Reproduce word for word the data items from the beginning through the line containing "Rank the categories", including that line.

Data items:
• • •
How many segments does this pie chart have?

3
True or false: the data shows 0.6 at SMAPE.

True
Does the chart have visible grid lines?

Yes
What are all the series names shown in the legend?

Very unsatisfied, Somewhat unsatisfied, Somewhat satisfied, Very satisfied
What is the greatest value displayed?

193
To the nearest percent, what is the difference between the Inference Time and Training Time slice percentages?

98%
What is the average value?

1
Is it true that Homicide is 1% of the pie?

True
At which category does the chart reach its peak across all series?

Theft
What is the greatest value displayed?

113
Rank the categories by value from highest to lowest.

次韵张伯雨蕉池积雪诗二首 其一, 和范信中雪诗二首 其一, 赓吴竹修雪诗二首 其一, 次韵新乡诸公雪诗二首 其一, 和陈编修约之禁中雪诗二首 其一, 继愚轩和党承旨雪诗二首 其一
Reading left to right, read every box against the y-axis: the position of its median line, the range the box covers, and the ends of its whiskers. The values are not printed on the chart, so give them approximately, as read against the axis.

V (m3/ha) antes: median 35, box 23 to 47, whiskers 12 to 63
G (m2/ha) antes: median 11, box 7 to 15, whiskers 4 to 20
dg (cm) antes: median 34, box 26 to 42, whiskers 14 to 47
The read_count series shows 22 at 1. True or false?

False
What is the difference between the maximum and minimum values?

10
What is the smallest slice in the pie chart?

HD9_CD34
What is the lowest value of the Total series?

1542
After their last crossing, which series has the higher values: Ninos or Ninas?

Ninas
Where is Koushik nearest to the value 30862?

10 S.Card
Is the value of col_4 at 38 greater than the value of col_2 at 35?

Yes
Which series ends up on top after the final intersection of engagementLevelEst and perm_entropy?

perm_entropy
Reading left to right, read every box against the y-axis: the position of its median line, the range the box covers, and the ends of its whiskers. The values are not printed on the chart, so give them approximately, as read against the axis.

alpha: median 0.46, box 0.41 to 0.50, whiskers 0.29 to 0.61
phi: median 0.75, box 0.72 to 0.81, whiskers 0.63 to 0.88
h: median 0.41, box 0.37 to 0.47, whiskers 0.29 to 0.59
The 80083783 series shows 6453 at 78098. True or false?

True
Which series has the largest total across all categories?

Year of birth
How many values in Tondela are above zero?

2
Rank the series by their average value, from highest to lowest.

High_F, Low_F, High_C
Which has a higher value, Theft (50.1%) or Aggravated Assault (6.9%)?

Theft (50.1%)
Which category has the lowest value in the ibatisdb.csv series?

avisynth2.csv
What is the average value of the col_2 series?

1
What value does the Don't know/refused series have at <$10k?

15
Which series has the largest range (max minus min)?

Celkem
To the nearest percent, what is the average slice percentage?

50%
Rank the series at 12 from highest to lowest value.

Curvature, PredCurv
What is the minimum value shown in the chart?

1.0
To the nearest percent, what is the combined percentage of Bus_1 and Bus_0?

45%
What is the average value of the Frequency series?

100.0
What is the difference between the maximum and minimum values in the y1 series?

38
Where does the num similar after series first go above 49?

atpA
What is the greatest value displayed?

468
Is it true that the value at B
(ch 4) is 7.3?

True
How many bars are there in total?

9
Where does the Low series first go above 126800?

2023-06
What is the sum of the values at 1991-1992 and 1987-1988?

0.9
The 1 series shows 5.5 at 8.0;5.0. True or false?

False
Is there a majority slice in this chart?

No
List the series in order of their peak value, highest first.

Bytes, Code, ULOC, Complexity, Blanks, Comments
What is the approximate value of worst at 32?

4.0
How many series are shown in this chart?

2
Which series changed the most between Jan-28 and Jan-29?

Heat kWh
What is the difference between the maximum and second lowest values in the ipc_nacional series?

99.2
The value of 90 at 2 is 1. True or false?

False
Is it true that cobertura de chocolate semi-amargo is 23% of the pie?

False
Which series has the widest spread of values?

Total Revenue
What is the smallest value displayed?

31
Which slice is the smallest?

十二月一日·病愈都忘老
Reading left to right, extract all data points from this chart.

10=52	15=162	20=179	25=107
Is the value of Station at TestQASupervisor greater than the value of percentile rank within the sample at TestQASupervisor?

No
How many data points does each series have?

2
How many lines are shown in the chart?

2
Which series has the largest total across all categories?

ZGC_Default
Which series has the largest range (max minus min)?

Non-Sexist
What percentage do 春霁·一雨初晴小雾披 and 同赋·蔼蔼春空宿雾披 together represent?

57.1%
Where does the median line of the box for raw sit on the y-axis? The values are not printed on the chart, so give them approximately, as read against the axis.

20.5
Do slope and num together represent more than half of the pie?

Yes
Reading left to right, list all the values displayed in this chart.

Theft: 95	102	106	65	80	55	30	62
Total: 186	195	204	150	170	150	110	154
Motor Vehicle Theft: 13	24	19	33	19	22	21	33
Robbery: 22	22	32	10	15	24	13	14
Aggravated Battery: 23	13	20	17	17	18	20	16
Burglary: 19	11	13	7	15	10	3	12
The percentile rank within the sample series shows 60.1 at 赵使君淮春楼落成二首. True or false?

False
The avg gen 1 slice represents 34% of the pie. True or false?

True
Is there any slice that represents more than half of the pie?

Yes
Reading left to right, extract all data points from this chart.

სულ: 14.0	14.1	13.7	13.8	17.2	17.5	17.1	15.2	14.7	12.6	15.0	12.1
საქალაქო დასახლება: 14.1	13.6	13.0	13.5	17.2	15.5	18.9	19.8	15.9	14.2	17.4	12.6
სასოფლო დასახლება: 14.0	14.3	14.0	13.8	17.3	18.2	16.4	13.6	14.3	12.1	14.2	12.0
• • •
### Output of the task
How many segments does this pie chart have?

3
True or false: the data shows 0.6 at SMAPE.

True
Does the chart have visible grid lines?

Yes
What are all the series names shown in the legend?

Very unsatisfied, Somewhat unsatisfied, Somewhat satisfied, Very satisfied
What is the greatest value displayed?

193
To the nearest percent, what is the difference between the Inference Time and Training Time slice percentages?

98%
What is the average value?

1
Is it true that Homicide is 1% of the pie?

True
At which category does the chart reach its peak across all series?

Theft
What is the greatest value displayed?

113
Rank the categories by value from highest to lowest.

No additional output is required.